Monday 13 October 2014

The Crowning with Thorns - Cardinal Bacci

The Third Sorrowful Mystery

The Crowning with Thorns


1. Having had Jesus flogged in spite of the fact that he believed in His innocence, Pilate showed Him to the mob in the vain hope that, when they had seen His bleeding body, their hatred would be appeased. It was no use. The enraged crowd kept crying: “Crucify him!” (Luke 23:21) Then Pilate, with a shameful gesture of open injustice, abandoned Jesus to the will of the Jewish executioners. “Jesus he delivered to their will.” (Luke 23:25)

It was probably before Pilate showed Him to the mob for the second time (Cf. John 19:4) that the sad scene of the crowning with thorns took place. “The soldiers led him away into the courtyard of the praetorium, and they called together the whole cohort. And they clothed him in purple, and plaiting a crown of thorns, they put it upon him, and began to greet him, ‘Hail King of the Jews!’ And they kept striking him on the head with a reed, and spitting upon him; and bending their knees, they did homage to him.” (Mark 15:15-19)

This new torture was a diabolical invention decreed by no law or authority. Purely for their own savage entertainment, the soldiers procured a bundle of thorned reeds which they wound into the shape of a crown and pressed into Jesus’ head.

Mary knew what was going on. She was there with the holy women when Pilate brought her bloodstained Son before the people, and their blasphemous yells pierced her tender heart. Her mother’s heart felt the sharp thorns, too, but she accepted this affliction with resignation, silently protesting against the insults of the crowd by acts of adoration and of love. We should behave in this way also. We should participate in the passion of Jesus by offering our own sufferings and we should make acts of love and of self-surrender in reparation for these acts of blasphemy.

2. When we see Jesus scourged and crowned with thorns, how can we complain if our path in life is also strewn with thorns? Jesus was the embodiment of innocence; He was God, yet He willed to suffer in order to expiate our sins and to teach us that the surest road to Heaven is the way of the Cross. It was because the Saints understood this so clearly that they were so eager to participate in the passion of Jesus Christ and to offer Him not only the inevitable sorrows of life, but also voluntary sufferings of their own as a proof of their love. Anyone who does not desire mortification and suffering does not desire Heaven, because he is not a true follower of Jesus crucified. “They who belong to Christ,” says St. Paul, “have crucified their flesh with its passions and desires.” (Gal. 5:24) Let us meditate carefully on the significance of these stern words, so often forgotten today.

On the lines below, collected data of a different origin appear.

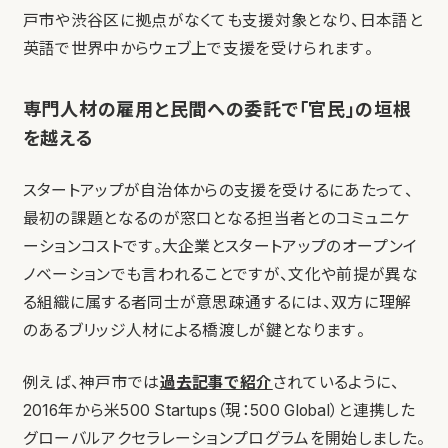
戸市や渋谷区に拠点がなくても支援対象となり、日本語と
英語で世界中からウェブ上で支援を受けられます。
専門人材の雇用と民間への委託で「官民」の垣根
を越える
スタートアップが自治体からの支援を受けるにあたって、
最初の課題となるのが窓口となる担当者とのコミュニケ
ーションコストです。大企業とスタートアップのオープンイ
ノベーションでも言われることですが、文化や前提が異な
る組織に属する者同士が意思疎通するには、双方に理解
のあるブリッジ人材による橋渡しが鍵となります。
例えば、神戸市では
過去記事で紹介
されているように、
2016年から米500 Startups（現：500 Global）と連携した
グローバルアクセラレーションプログラムを開始しました。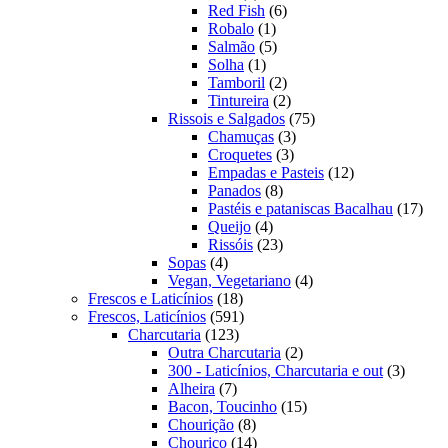
produtos
6
Red Fish
6
1
produtos
Robalo
1
produto
5
Salmão
5
1
produtos
Solha
1
produto
2
Tamboril
2
produtos
2
Tintureira
2
produtos
75
Rissois e Salgados
75
3
produtos
Chamuças
3
3
produtos
Croquetes
3
produtos
12
Empadas e Pasteis
12
8
produtos
Panados
8
produtos
17
Pastéis e pataniscas Bacalhau
17
4
prod
Queijo
4
produtos
23
Rissóis
23
4
produtos
Sopas
4
produtos
4
Vegan, Vegetariano
4
18
produtos
Frescos e Laticínios
18
produtos
591
Frescos, Laticínios
591
123
produtos
Charcutaria
123
produtos
2
Outra Charcutaria
2
produtos
3
300 - Laticínios, Charcutaria e out
3
7
produto
Alheira
7
produtos
15
Bacon, Toucinho
15
8
produtos
Chourição
8
produtos
14
Chouriço
14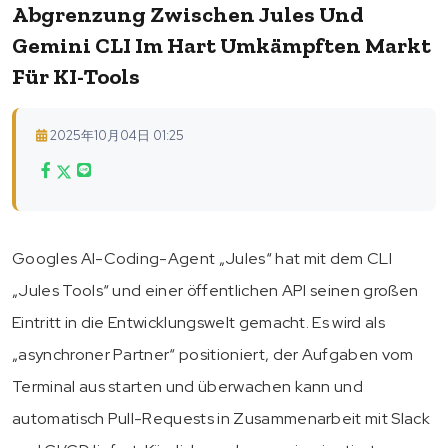
Abgrenzung Zwischen Jules Und
Gemini CLI Im Hart Umkämpften Markt
Für KI-Tools
2025年10月04日 01:25
Googles AI-Coding-Agent „Jules“ hat mit dem CLI
„Jules Tools“ und einer öffentlichen API seinen großen
Eintritt in die Entwicklungswelt gemacht. Es wird als
„asynchroner Partner“ positioniert, der Aufgaben vom
Terminal aus starten und überwachen kann und
automatisch Pull-Requests in Zusammenarbeit mit Slack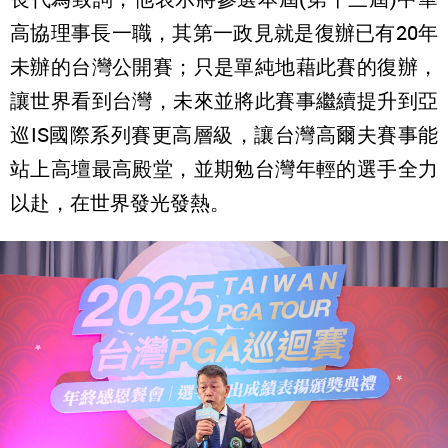
高協理事長一職，其第一政見就是復辦已有20年
未辦的台灣公開賽；只是單純地藉此賽的復辦，
讓世界看到台灣，未來並將此賽事繼續提升到亞
巡IS國際系列賽更高層級，讓台灣高爾夫賽事能
站上高壇最高殿堂，並期勉台灣年輕的選手全力
以赴，在世界發光發熱。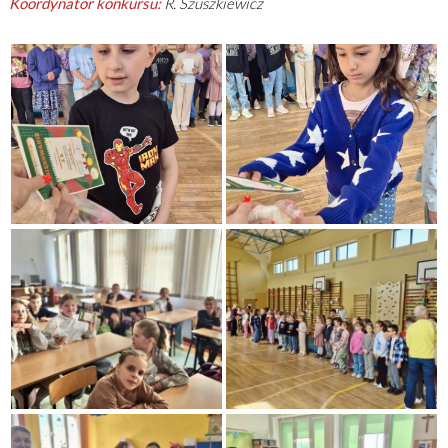
Koordynator konkursu:
R. Szuszkiewicz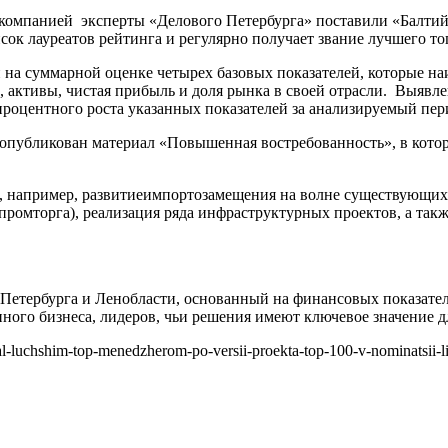
компанией эксперты «Делового Петербурга» поставили «Балтийс
сок лауреатов рейтинга и регулярно получает звание лучшего то
н на суммарной оценке четырех базовых показателей, которые 
, активы, чистая прибыль и доля рынка в своей отрасли. Выявле
роцентного роста указанных показателей за анализируемый пер
 опубликован материал «Повышенная востребованность», в кот
о, например, развитиеимпортозамещения на волне существующих
омторга), реализация ряда инфраструктурных проектов, а такж
 Петербурга и Ленобласти, основанный на финансовых показате
пного бизнеса, лидеров, чьи решения имеют ключевое значение 
al-luchshim-top-menedzherom-po-versii-proekta-top-100-v-nominatsii-li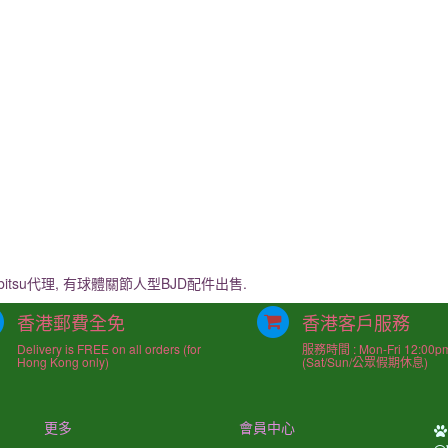
itsu代理, 有球體關節人型BJD配件出售.
香港郵費全免
香港客戶服務
Delivery is FREE on all orders (for
服務時間 : Mon-Fri 12:00p
Hong Kong only)
(Sat/Sun/公眾假期休息)
更多
會員中心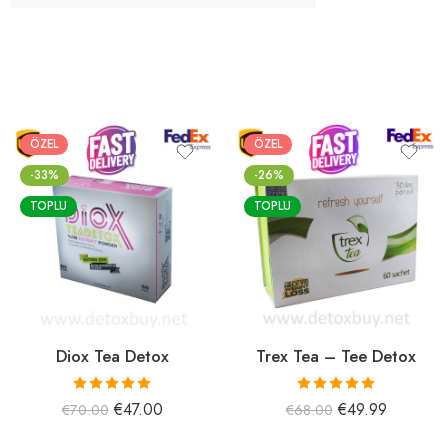
ÖZEL
ÖZEL
-33%
-26%
TOPLU
TOPLU
Diox Tea Detox
Trex Tea – Tee Detox
5 üzerinden
5 üzerinden
€
47.00
€
49.99
€
70.00
€
68.00
5.00
oy aldı
5.00
oy aldı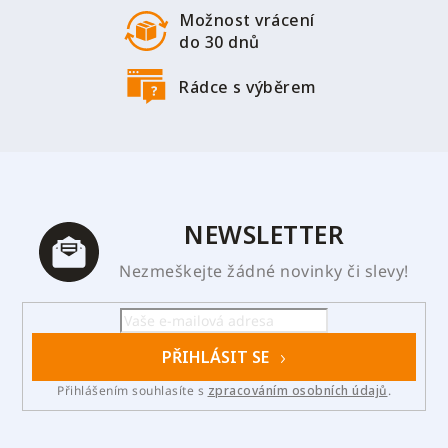
Možnost vrácení
do 30 dnů
Rádce s výběrem
NEWSLETTER
Nezmeškejte žádné novinky či slevy!
PŘIHLÁSIT SE
Přihlášením souhlasíte s
zpracováním osobních údajů
.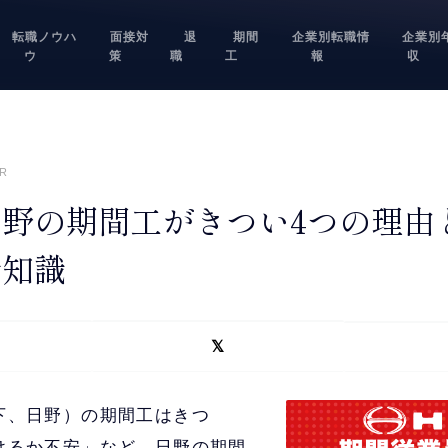
転職ノウハ
面接対
退
期間
企業別転職情
企業別
ウ
策
職
工
報
収
R
野の期間工がきつい4つの理由
全知識
下、日野）の期間工はきつ
けるか不安」など、日野の期間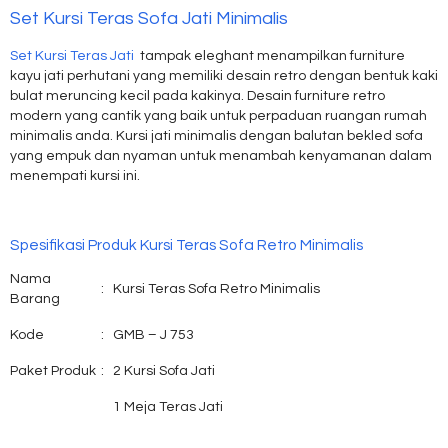
Set Kursi Teras Sofa Jati Minimalis
Set Kursi Teras Jati
tampak eleghant menampilkan furniture
kayu jati perhutani yang memiliki desain retro dengan bentuk kaki
bulat meruncing kecil pada kakinya. Desain furniture retro
modern yang cantik yang baik untuk perpaduan ruangan rumah
minimalis anda. Kursi jati minimalis dengan balutan bekled sofa
yang empuk dan nyaman untuk menambah kenyamanan dalam
menempati kursi ini.
Spesifikasi Produk Kursi Teras Sofa Retro Minimalis
Nama
:
Kursi Teras Sofa Retro Minimalis
Barang
Kode
:
GMB – J 753
Paket Produk
:
2 Kursi Sofa Jati
1 Meja Teras Jati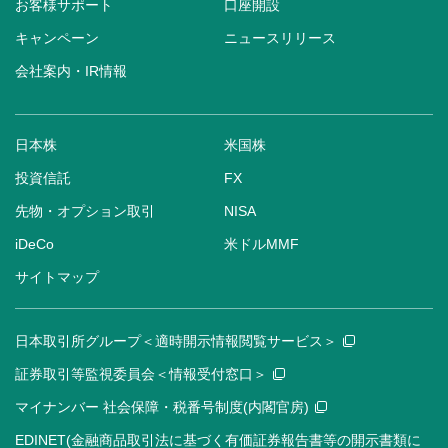
お客様サポート
口座開設
キャンペーン
ニュースリリース
会社案内・IR情報
日本株
米国株
投資信託
FX
先物・オプション取引
NISA
iDeCo
米ドルMMF
サイトマップ
日本取引所グループ＜適時開示情報閲覧サービス＞
証券取引等監視委員会＜情報受付窓口＞
マイナンバー 社会保障・税番号制度(内閣官房)
EDINET(金融商品取引法に基づく有価証券報告書等の開示書類に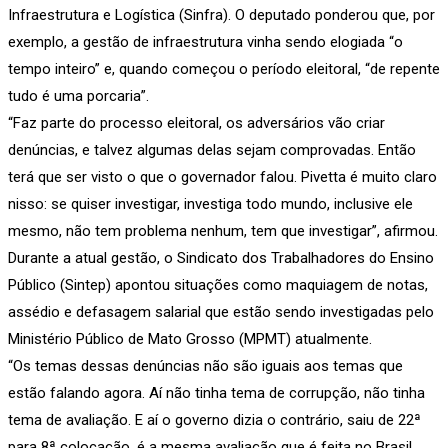
Infraestrutura e Logística (Sinfra). O deputado ponderou que, por
exemplo, a gestão de infraestrutura vinha sendo elogiada “o
tempo inteiro” e, quando começou o período eleitoral, “de repente
tudo é uma porcaria”.
“Faz parte do processo eleitoral, os adversários vão criar
denúncias, e talvez algumas delas sejam comprovadas. Então
terá que ser visto o que o governador falou. Pivetta é muito claro
nisso: se quiser investigar, investiga todo mundo, inclusive ele
mesmo, não tem problema nenhum, tem que investigar”, afirmou.
Durante a atual gestão, o Sindicato dos Trabalhadores do Ensino
Público (Sintep) apontou situações como maquiagem de notas,
assédio e defasagem salarial que estão sendo investigadas pelo
Ministério Público de Mato Grosso (MPMT) atualmente.
“Os temas dessas denúncias não são iguais aos temas que
estão falando agora. Aí não tinha tema de corrupção, não tinha
tema de avaliação. E aí o governo dizia o contrário, saiu de 22ª
para 8ª colocação, é a mesma avaliação que é feita no Brasil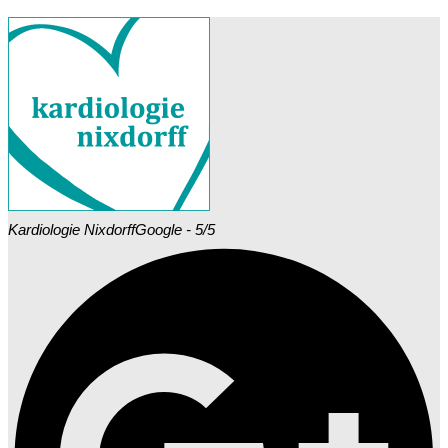
Kardiologie Nixdorff
Google - 5/5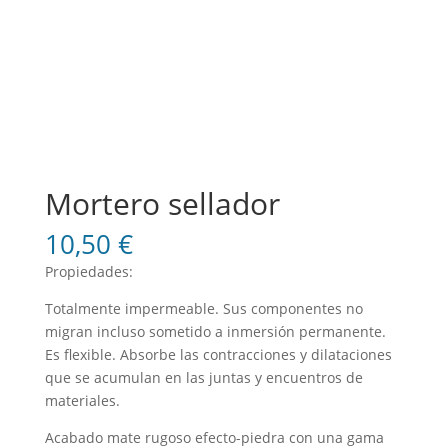
Mortero sellador
10,50
€
Propiedades:
Totalmente impermeable. Sus componentes no
migran incluso sometido a inmersión permanente.
Es flexible. Absorbe las contracciones y dilataciones
que se acumulan en las juntas y encuentros de
materiales.
Acabado mate rugoso efecto-piedra con una gama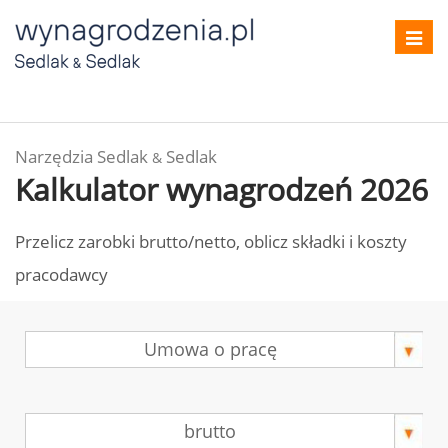
Toggl
navig
Narzędzia Sedlak
Sedlak
&
Kalkulator wynagrodzeń 2026
Przelicz zarobki brutto/netto, oblicz składki i koszty
pracodawcy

3. By the crowning with thorns Jesus wished to make special reparation for sins of thought, thoughts of impurity and of hatred, thoughts of ambition and of anger, and thoughts of despair. The evil thought is often the beginning of the greatest sins. It is essential to resist immediately and resolutely before the thought takes hold of us and arouses our evil instincts and desires. When we are tormented by bad thoughts let us look at Jesus crowned with thorns and ask Him for the grace to resist generously and successfully.